Muito se fala deles ao longo de cada ano, mas poucos sabem o que está por trás da denominação das tempestades tropicais atlânticas. Sendo um dos âmbitos do Altamont a partilha de conhecimento aqui fica um pouco de contexto sobre este importante tema:
Há centenas de anos que se dão nomes a tempestades. Em séculos passados era utilizado o nome do santo padroeiro do dia para o identificar. Com o aparecimento da meteorologia moderna optou-se por utilizar as coordenadas longitude/latitude, o que, como podem imaginar, só complicava e originava erros. Assim, e de forma a facilitar a comunicação sobre estes fenómenos, a partir de 1953 ficou decidido atribuir-se nomes femininos a cada um deles. Em 1979 equilibrou-se a balança, passando a ser metade dos nomes masculino, metade feminino, de forma alternada.
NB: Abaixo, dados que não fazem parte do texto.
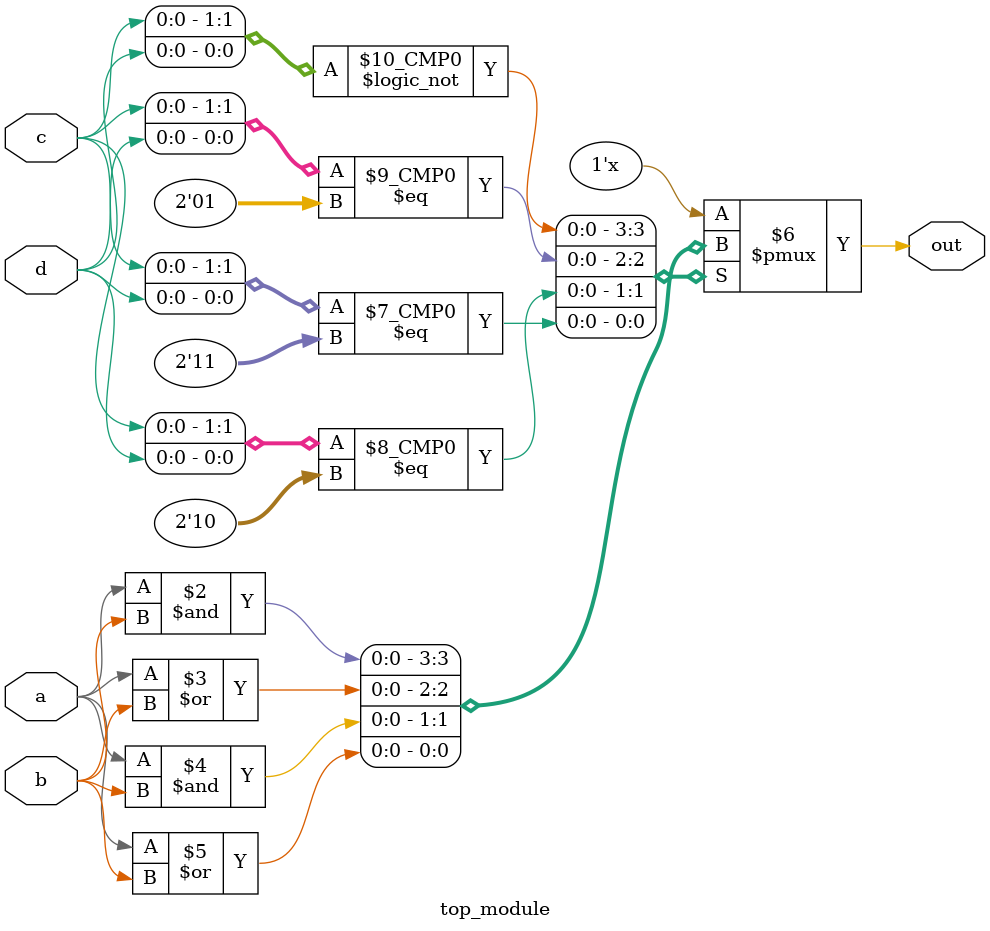
<source format=sv>
module top_module (
    input a,
    input b,
    input c,
    input d,
    output reg out
);

    always @(*) begin
        case ({c, d})
            2'b00: out = a & b;
            2'b01: out = a | b;
            2'b10: out = a & b;
            2'b11: out = a | b;
        endcase
    end

endmodule

</source>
É este o sistema em vigor hoje em dia, com uma lista de 21 nomes cada um com uma letra do alfabeto, anos par começam com nome masculino, anos ímpar começam com feminino. Há uma tabela para 6 anos que se vai repetindo, havendo espaço para substituições quando determinado nome fica conotado com destrução massiva causada (por exemplo Katrina, Sandy).
Isto tudo para chegar onde – o nome Silvia não está nesta lista de furacões atlânticos, mas estaria certamente se conhecessem Sílvia Pérez Cruz. Porque estar numa sala de concerto a ouvi-la cantar é de tal forma arrasador, intenso, arrepiante que é impossível ficar incólume. Foi o que aconteceu no passado mês de Março em concerto em nome próprio na Gulbenkian. Foi o que aconteceu em Novembro passado no CCB, onde Sílvia foi uma das convidadas de Júlio Resende (juntamente com Moreno Veloso) para apresentação do seu Fado & Further. Foi certamente o que terá acontecido (este infelizmente perdi) em Setembro de 2014 na Gulbenkian, também com Resende e Gisela João.
A catalã de 32 anos, fenómeno em Espanha mas ainda uma quase total desconhecida em Portugal (neste aspecto padecemos de um grave problema linguístico, não conseguimos digerir com facilidade música cantada em espanhol e do lado de lá ainda menos face à música cantada em português) foi bastante prolífica durante os anos iniciais da sua carreira em diferentes grupos e colaborações mas só em 2012 lançou o seu primeiro disco em nome próprio, 11 de Noviembre. Nele, Sílvia mistura géneros que vão desde o flamenco ao jazz, passando pelo fado, a bossanova, o folclore galego e as habaneras e conta com a participação de António Zambujo, destacando-se a enorme “Pare Meu”.
Lançado já este ano chega-nos Domus, que mais não é do que um disco que serve de banda sonora ao filme “Cerca de tu casa”, que se estreará em Setembro deste ano. Um pouco na senda de “Dancer in the Dark” de Lars Von Trier, Sílvia interpreta a personagem principal do musical que se debruça sobre a dificuldade passada por milhares de espanhóis em manter as suas casas após a queda do mercado em 2008. Estamos portanto aqui a aliar das grandes artes, música e cinema, e a criar dois produtos que funcionam por si. Domus é disco de corpo inteiro, para se enfrentar de corpo aberto, dar o peito às balas que aí vêm porque Sílvia utiliza todas as suas armas, a sua alma, o seu corpo, o seu sangue e sobretudo a voz para nos fazer rir na mesma medida que para nos fazer chorar. A voz, a inacreditável voz. É de se ouvir e de se deixar levar pelo furacão, com uma única certeza – nada ficará igual.